Cet avis plutôt rassurant est aujourd’hui mis à mal. Une information contre X pour homicide involontaire a été ouverte par le parquet d’Avignon. Les analyses ont en effet permis de mettre en évidence la présence de staphylocoques dorés dans le liquide gastrique de la victime et sur cinq des huit employés ayant travaillé le 21 janvier dans l’établissement, « ainsi que sur le sol carrelé du stand d’emballage des denrées alimentaires », a indiqué le procureur. La même entérotoxine a été retrouvée dans le liquide gastrique de l’adolescent décédé, chez deux employés et dans les prélèvements effectués dans les locaux. Par ailleurs, toutes les autres hypothèses étudiées par le juge d’instruction ont été exclues : repas pris à la maison, élevage d’animaux par la famille ou déjeuner à la cantine scolaire.
Enfin, des problèmes d’hygiène avaient, selon le procureur, déjà été constatés : « Le fait que ce restaurant ait été contrôlé fin 2008, date à laquelle déjà plusieurs anomalies avaient été relevées par la direction des services vétérinaires, anomalies qui se sont aggravées d’après le rapport de la direction départementale des populations du 25 janvier 2011, permet de retenir des indices graves ou concordants de violations manifestement délibérées d’obligations réglementaires de sécurité ».
Les responsabilités pénales restent désormais à déterminer. Le restaurant a de nouveau ouvert ses portes la semaine dernière, l’enseigne ayant repris le restaurant en exploitation directe, après accord avec le franchisé, à qui elle a racheté les murs et le fonds de commerce. La direction du groupe qui doit faire face à une baisse de fréquentation parle désormais de « dysfonctionnement local, limité au seul restaurant d’Avignon Cap Sud, et non une défaillance des produits fournis par Quick ».

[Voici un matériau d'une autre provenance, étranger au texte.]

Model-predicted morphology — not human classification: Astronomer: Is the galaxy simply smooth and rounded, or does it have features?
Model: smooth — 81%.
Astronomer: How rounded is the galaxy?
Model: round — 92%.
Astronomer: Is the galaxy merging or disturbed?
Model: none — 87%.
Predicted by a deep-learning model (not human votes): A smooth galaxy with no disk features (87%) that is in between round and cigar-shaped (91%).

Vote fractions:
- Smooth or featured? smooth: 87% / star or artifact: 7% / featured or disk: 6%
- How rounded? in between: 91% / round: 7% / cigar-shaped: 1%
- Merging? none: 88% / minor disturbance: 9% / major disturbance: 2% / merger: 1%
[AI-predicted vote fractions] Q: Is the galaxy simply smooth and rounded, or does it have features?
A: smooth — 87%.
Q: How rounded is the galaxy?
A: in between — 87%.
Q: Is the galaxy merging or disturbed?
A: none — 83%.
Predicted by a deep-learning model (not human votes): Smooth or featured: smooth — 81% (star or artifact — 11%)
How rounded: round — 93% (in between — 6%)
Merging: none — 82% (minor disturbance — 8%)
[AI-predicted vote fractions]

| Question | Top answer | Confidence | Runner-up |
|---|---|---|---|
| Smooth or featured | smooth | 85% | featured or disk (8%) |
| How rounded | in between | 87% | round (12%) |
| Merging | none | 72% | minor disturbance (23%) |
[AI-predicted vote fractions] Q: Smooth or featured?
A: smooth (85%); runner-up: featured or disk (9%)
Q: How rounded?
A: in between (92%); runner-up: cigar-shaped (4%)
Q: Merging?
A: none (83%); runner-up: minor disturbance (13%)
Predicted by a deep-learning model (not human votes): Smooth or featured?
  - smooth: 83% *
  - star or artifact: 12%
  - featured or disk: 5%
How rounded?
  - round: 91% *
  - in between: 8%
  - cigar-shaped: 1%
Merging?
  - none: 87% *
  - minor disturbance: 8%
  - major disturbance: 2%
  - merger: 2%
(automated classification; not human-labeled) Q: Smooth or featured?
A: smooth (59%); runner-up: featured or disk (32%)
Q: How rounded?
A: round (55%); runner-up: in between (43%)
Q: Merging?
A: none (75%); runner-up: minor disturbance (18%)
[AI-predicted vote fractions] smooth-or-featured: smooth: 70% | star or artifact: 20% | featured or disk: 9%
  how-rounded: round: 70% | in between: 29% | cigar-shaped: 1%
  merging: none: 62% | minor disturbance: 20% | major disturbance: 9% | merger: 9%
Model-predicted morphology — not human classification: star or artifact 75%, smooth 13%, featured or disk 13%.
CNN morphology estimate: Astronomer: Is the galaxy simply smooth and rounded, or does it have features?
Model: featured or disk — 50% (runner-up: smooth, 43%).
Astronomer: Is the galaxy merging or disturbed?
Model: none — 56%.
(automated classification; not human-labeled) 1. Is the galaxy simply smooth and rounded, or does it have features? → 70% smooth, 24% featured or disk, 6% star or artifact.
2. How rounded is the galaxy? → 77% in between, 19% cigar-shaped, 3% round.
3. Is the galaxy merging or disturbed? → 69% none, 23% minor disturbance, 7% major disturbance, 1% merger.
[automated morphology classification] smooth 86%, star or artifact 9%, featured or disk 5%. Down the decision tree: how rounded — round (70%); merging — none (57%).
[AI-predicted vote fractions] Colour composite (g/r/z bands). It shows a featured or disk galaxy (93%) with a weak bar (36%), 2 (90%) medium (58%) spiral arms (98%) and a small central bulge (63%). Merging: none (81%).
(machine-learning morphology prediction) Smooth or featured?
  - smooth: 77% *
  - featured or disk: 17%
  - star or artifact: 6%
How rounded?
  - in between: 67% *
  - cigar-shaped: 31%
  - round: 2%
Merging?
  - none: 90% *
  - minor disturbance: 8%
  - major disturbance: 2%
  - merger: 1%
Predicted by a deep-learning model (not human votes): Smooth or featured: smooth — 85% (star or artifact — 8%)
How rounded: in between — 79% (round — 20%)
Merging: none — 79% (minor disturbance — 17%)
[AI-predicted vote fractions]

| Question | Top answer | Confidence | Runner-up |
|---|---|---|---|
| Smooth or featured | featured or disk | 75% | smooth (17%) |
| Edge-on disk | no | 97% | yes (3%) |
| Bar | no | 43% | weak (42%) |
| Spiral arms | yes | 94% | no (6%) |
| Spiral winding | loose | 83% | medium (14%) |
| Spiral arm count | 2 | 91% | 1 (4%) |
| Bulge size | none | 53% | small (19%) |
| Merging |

Des TIAC fréquentes parfois graves.
Sur le plan médical, les toxi-infections alimentaires collectives sont fréquentes en France. Selon le dernier bilan de la déclaration obligatoire, 1 124 foyers ont été déclarés en 2008, affectant 12 549 personnes, dont 5 décès, parmi lesquels 2 sont dus à Staphylococcus aureus. Les agents responsables les plus fréquemment incriminés ou suspectés étaient l’entérotoxine staphylococcique (32 % des foyers pour lesquels un agent a été identifié ou suspecté) et les salmonelles (25 % des foyers où un agent a été identifié ou suspecté mais 50 % des foyers où l’agent a été identifié). Si la proportion de foyers recensés en restauration scolaire diminue (de 10 %) depuis 2005, celles des foyers survenant en restauration commerciale augmente depuis 2003. Dans un bilan 2006-2008, Gilles Delmas de l’Institut de veille sanitaire (InVS) note que « les TIAC survenues en restauration collective sont surtout causées par S. aureus ». La consommation de plats cuisinés est souvent en cause. Il souligne aussi qu’entre 2006-2008, le taux d’hospitalisation en raison d’une TIAC est en diminution par rapport à la période 2003-2005, de même que le taux de létalité. Parmi les 15 décès notifiés entre 2006 et 2008, 6 sont survenus au décours d’infection à S. aureus, 2 au décours d’infections à Salmonella et les deux autres au décours d’une infection à Bacillus cereus et à Clostridium perfringens.
Fréquentes, les TIAC liés aux staphylocoques guérissent généralement en un ou deux jours. Mais le tableau clinique peut être bien plus sévère, « jusqu’au choc septique », souligne le Pr François Bricaire, chef de service des maladies infectieuses et tropicales à la Pitié-Salpêtrière. La gravité des symptômes, qui apparaissent généralement 2 à 4 heures après le repas contaminé « dépend du germe lui-même avec une capacité de virulence d’autant plus forte que la quantité consommée est importante, c’est l’effet inoculum. Elle dépend aussi de la réceptivité de l’individu, plus ou moins sensible à l’agressivité du germe », précise le Pr Bricaire. Dans le cas d’Avignon, il semble que la victime ait été « en excellente santé », ne souffrant « d’aucune maladie », selon le procureur. Quant à savoir pourquoi seulement deux personnes ont été touchées, les investigations épidémiologiques devront le déterminer.